According to the post on auto-scaling ECS containers, why does the author prefer scaling on the number of messages waiting in the SQS queue over CPU or memory metrics when containers process queue messages? Answer in one to three sentences.

### [Text]

--- --- ---

How to auto-scale AWS ECS containers based on SQS queue metrics

The issue

There are a many tutorials describing how to auto-scale EC2 instances based on CPU Utilization or Memory Utilization of the host system. Similar approaches can be found to scale ECS Containers automatically based on the CPU/Memory metrics supported by default in ECS (see https://docs.aws.amazon.com/AmazonECS/latest/developerguide/cloudwatch-metrics.html). If your ECS tasks/containers process messages in a SQS queue (e.g. Laravel Queue Workers), you can still use CPU or Memory metrics as an indication for scaling in and out. In my opinion it’s much more reliable and significant if you scale in/out based on the number of messages waiting in the SQS queue to be processed. In this post I’m describing how to do Auto-scaling of ECS Containers based on SQS queue metrics.

--- --- ---

### [Material supplied]

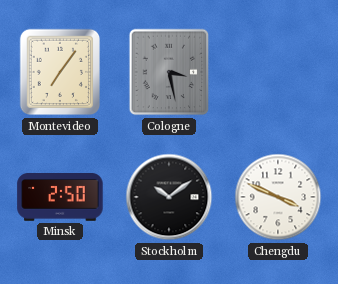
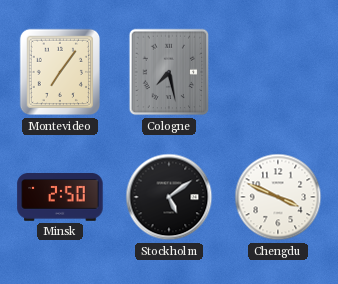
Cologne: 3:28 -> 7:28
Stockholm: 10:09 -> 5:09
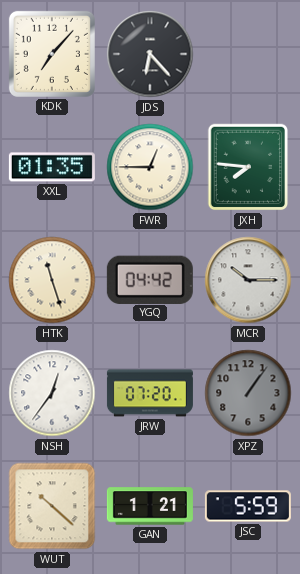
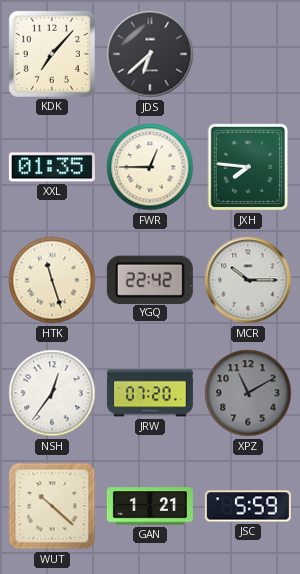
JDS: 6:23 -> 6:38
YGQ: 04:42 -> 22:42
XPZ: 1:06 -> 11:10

--- --- ---

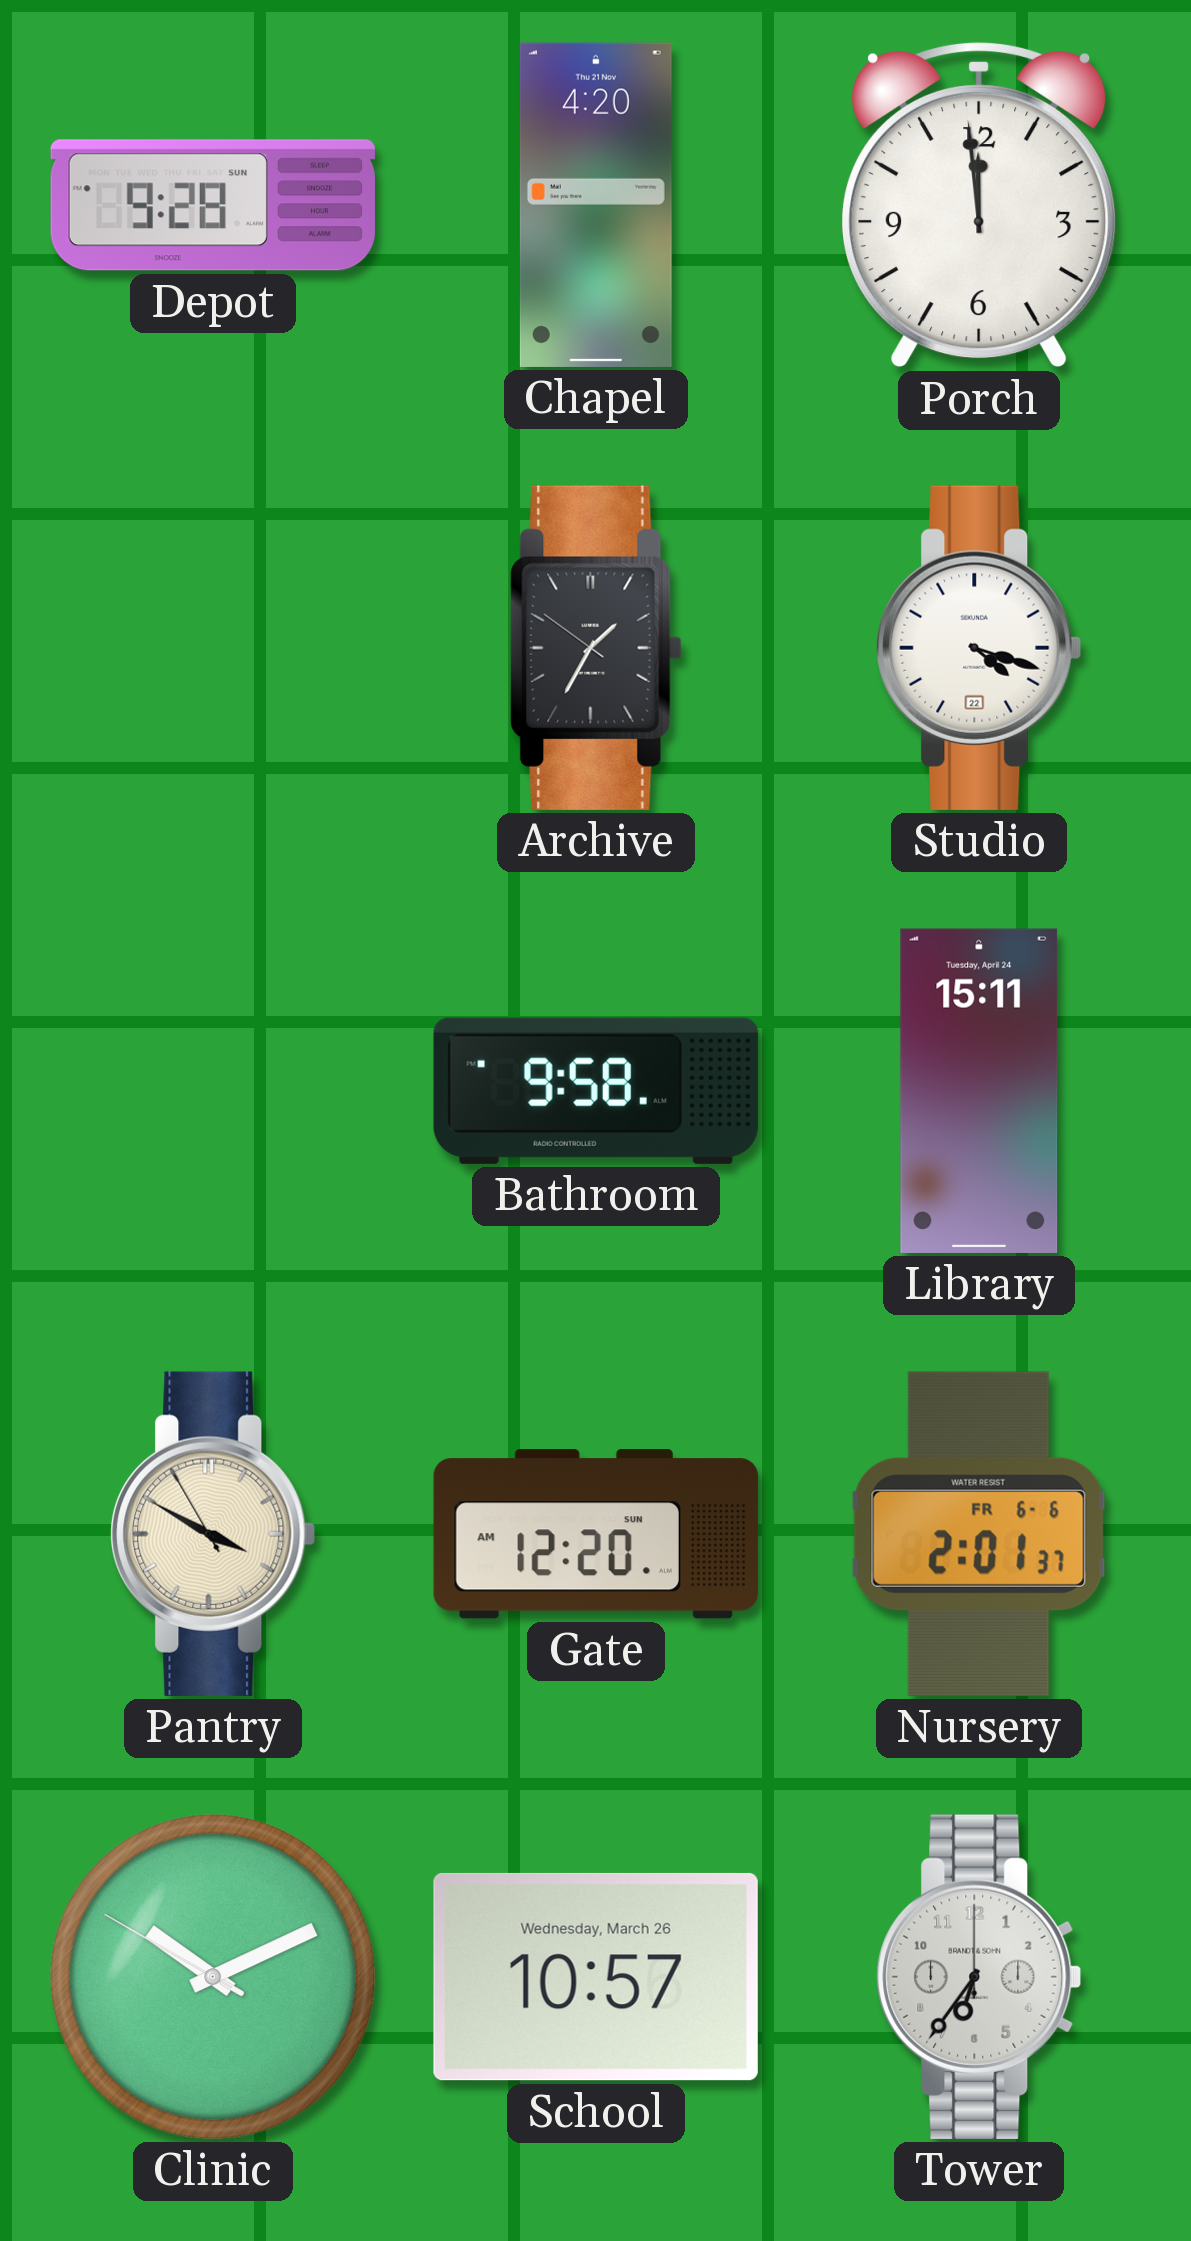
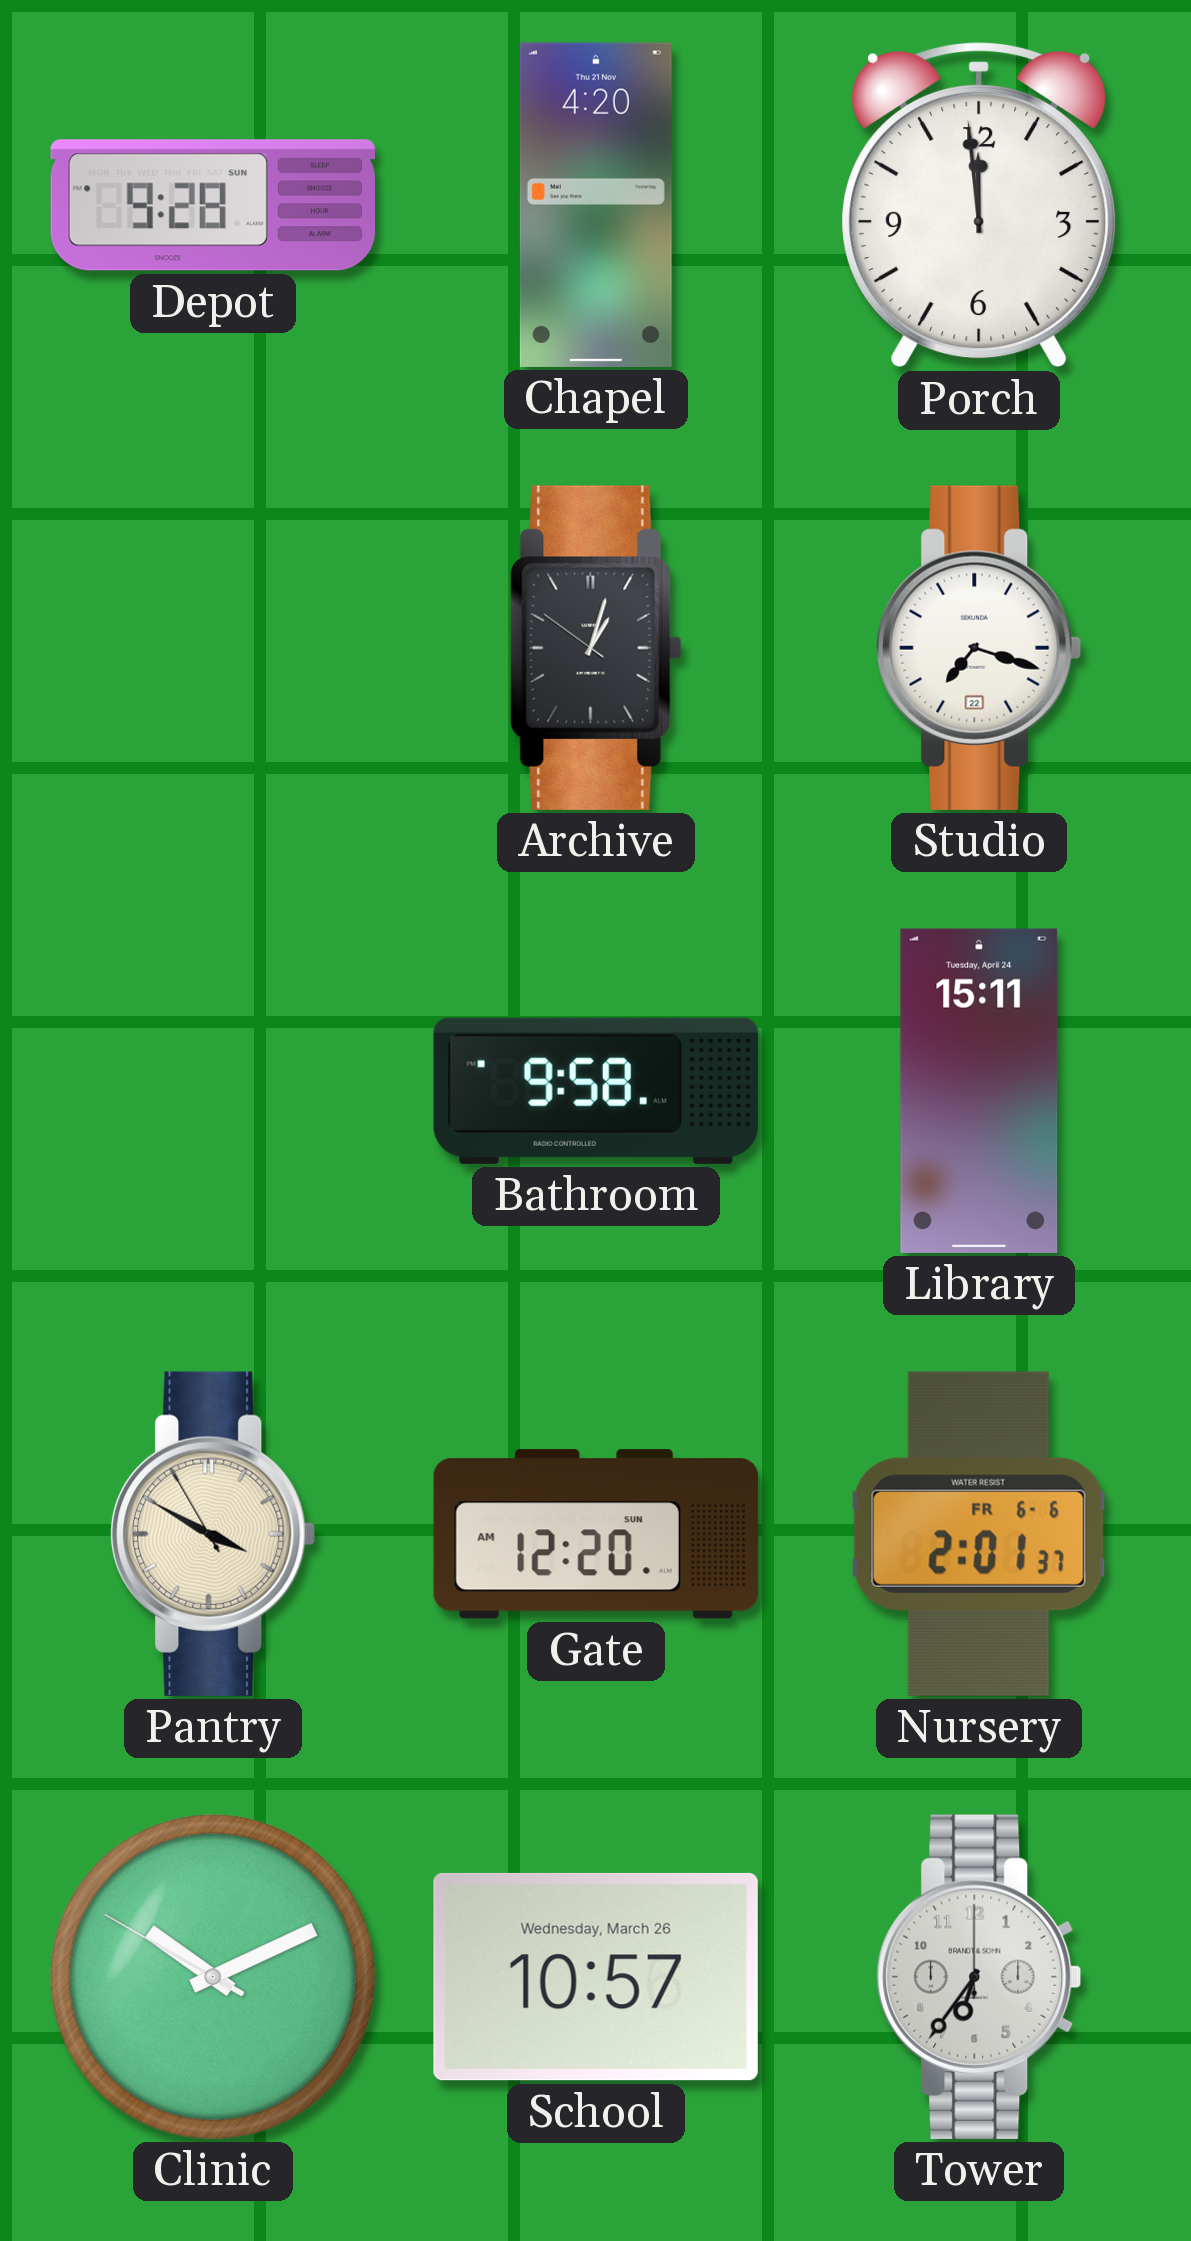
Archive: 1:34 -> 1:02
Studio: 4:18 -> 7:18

--- --- ---

### [Result for this task]
The author considers scaling in and out based on the number of messages waiting in the SQS queue to be much more reliable and significant. CPU or memory metrics can still serve as an indication for scaling, but the author judges the queue backlog to be the better measure.